February 9, 2013 by Nash Riggins
Nicola Edgington proves a grim example of just how ineffective the UK’s criminal rehabilitation system truly is.
The 32-year-old woman, who was convicted of violently killing her own mother in 2006, was ordered to be detained indefinitely under the UK’s Mental Health Act; however, she was then released in 2009 to live in the community under ‘close monitoring’ by healthcare workers. Two years later, Edgington pinned down a 59-year-old stranger who was walking to work and slit her throat with a butcher’s knife.
Unfortunately, this tale is anything but unprecedented. In May 2012, 65-year-old David Cook – who had been recently paroled after 21 years for the murder of a Sunday school teacher – used a television flex to murder his 64-year-old neighbour.
According to Home Office statistics released in January 2012, over 30 convicted murderers killed again after being freed from prison between 2001 and 2011 – with 29 people with homicide convictions going on to commit murder, and six committing manslaughter. Given these chilling statistics, one can’t help but wonder: why does the government allow convicted killers to go free at all?
The answer to this question is a difficult one; however, it undeniably revolves around the very sensitive notion of ‘second chances’. Under the Criminal Justice Act 2003, judges are able to set “starting points” from which a convicted murderer serving a life sentence will be eligible to receive parole. Most typically, the average UK killer serves around 15 years before they’re eligible for their first parole hearing. Yet how many times must the leniency of this humane practice be proven unwise?
Sure, the UK’s prison system should seek to reform criminals, rather than just lock them in a hole; however, evidence suggests that the state’s understanding of the term “life sentence” is utterly skewed.
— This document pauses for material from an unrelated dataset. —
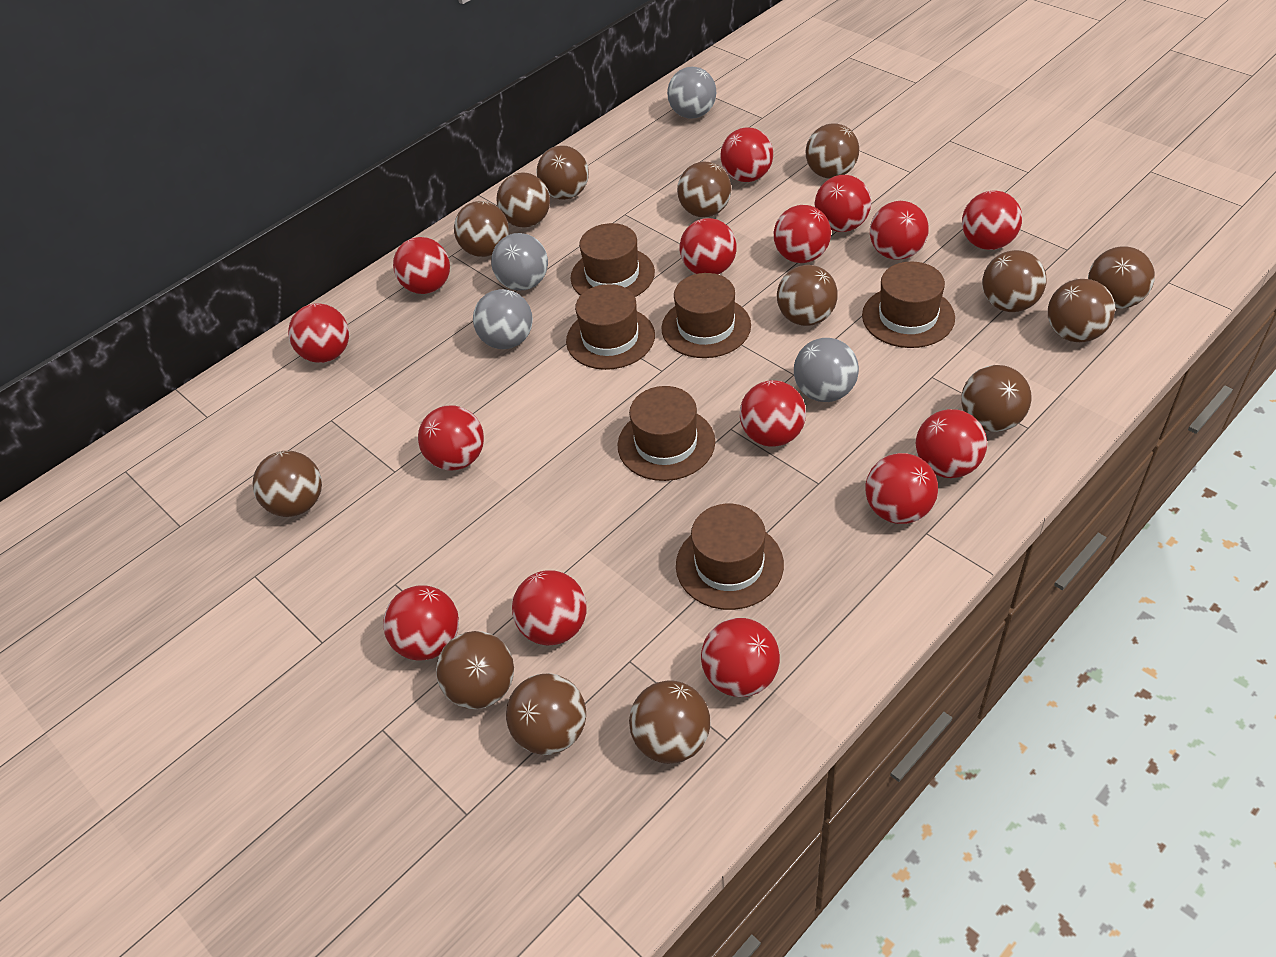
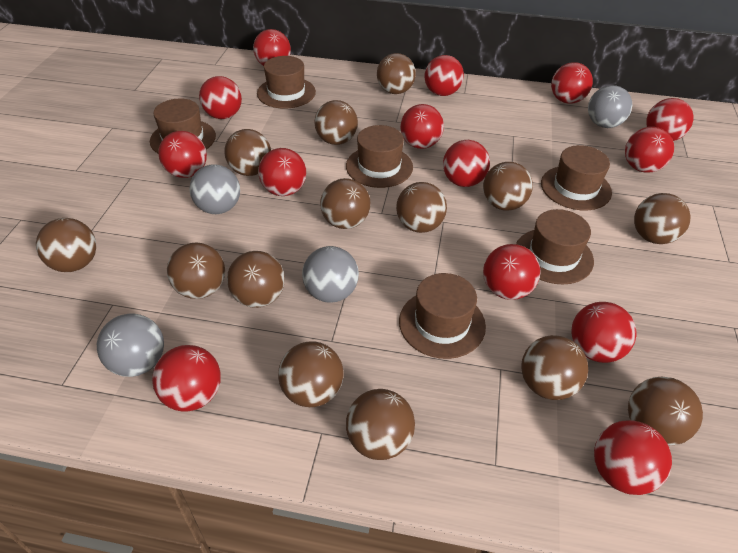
red ball: [288,303,349,363] [383,585,459,661] [393,237,450,294] [418,406,484,470] [512,570,587,646] [680,218,737,274] [701,618,780,697] [721,127,773,182] [740,380,806,447] [774,205,831,263] [815,175,871,232] [865,453,938,524] [870,201,929,260] [916,409,987,478] [962,190,1022,250] = 15 -> [152,345,221,412] [158,131,207,178] [199,76,242,119] [253,29,291,66] [258,148,306,196] [400,104,444,149] [425,55,464,96] [443,140,490,187] [483,244,541,300] [551,62,593,104] [571,302,636,363] [594,420,672,495] [625,127,674,173] [646,98,694,141] = 14

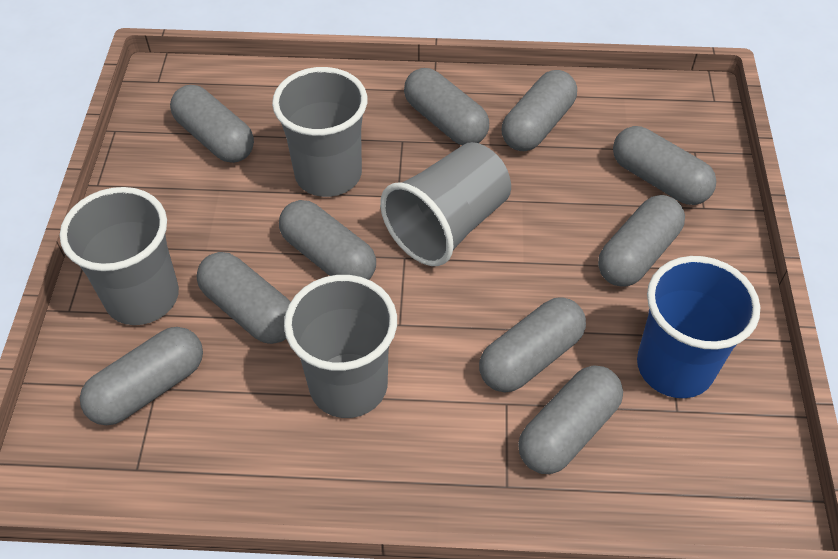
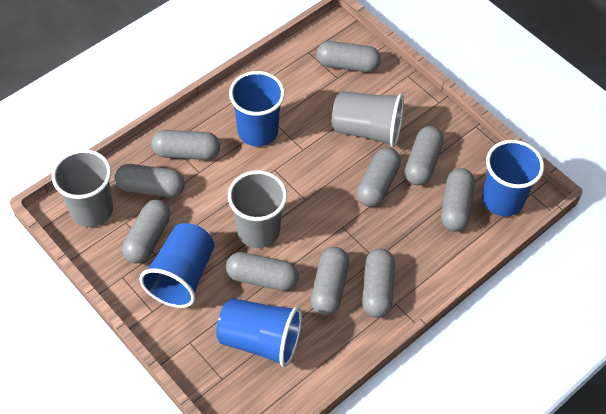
blue cup: [637,256,760,398] = 1 -> [139,223,215,308] [216,298,302,367] [229,71,285,147] [482,140,544,216] = 4
grey cup: [60,187,179,325] [272,67,367,197] [284,275,397,418] [380,142,511,266] = 4 -> [52,149,113,227] [228,170,287,248] [332,91,404,147] = 3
Admittedly, the episode of Nicola Edgington can be rationalised as a somewhat special case, as her mental health was undeniably a driving factor in her crimes; therefore, she may or may not have deserved an additional level of sympathy and support. Yet even so, under the Mental Health Act Ms Edgington was ordered to be detained indefinitely – what part of “indefinitely” did her carers not quite understand?
The Ministry of Justice maintains that they “do everything [they] can to ensure that the public is protected from offenders, but sadly risk can never be eliminated entirely.” This answer is just as naïve as it is lazy. Sure, it’s impossible for the government to prevent an innocent bystander from being murdered by anybody on the street – but on the flip-side, it is completely within their power to ensure that no member of the public can be killed by someone who’s already been found guilty of murder.
It’s very noble that the UK so strongly believes in giving offenders a second chance – after all, to err is human. Yet it’s high time that England’s judges wake up and realise that some mistakes are substantially greater than others, and subsequently deserve less sympathy. The government’s childish view that every convicted killer will change their spots after 15 years in prison is costing innocent people their lives, and it’s time to implement a tighter definition on just what constitutes a life sentence.